* Start DATA SUPPLIED *
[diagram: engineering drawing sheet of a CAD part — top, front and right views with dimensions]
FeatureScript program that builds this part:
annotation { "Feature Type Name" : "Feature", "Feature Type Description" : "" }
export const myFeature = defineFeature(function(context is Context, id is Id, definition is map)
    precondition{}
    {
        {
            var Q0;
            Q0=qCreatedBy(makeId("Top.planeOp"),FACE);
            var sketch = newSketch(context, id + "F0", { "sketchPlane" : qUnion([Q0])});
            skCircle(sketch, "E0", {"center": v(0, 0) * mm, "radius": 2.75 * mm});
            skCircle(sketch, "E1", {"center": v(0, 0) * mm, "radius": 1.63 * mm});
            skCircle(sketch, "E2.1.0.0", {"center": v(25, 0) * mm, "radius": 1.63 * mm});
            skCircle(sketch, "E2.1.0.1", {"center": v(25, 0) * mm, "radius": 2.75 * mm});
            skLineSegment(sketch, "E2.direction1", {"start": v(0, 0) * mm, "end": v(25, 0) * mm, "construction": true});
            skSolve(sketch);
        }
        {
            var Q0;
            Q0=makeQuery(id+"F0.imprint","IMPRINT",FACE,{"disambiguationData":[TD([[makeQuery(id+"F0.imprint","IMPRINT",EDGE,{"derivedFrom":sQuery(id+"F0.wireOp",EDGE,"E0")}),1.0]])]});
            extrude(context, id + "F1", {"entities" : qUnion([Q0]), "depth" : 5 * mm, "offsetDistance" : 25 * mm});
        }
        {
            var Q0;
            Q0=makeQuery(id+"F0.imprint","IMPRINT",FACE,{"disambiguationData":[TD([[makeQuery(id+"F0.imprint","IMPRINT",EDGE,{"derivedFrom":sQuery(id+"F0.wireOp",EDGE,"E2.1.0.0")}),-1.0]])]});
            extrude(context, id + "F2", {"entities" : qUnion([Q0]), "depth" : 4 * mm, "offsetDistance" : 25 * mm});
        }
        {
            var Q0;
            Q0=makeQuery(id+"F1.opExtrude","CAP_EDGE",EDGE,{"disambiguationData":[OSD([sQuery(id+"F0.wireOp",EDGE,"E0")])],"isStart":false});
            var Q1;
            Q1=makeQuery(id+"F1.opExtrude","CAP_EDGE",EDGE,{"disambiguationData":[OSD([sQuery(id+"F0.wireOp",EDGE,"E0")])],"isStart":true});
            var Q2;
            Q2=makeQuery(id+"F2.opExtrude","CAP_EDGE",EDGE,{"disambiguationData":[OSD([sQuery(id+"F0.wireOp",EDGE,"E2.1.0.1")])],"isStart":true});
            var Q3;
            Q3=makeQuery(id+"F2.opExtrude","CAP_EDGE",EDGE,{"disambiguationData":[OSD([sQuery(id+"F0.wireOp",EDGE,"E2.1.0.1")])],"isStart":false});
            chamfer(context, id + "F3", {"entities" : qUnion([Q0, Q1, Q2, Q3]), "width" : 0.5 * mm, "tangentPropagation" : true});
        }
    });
* End DATA SUPPLIED *
STATED PROBLEM:
State how many lines in the entries contain the string "part". Give only the number.

RESULT:
2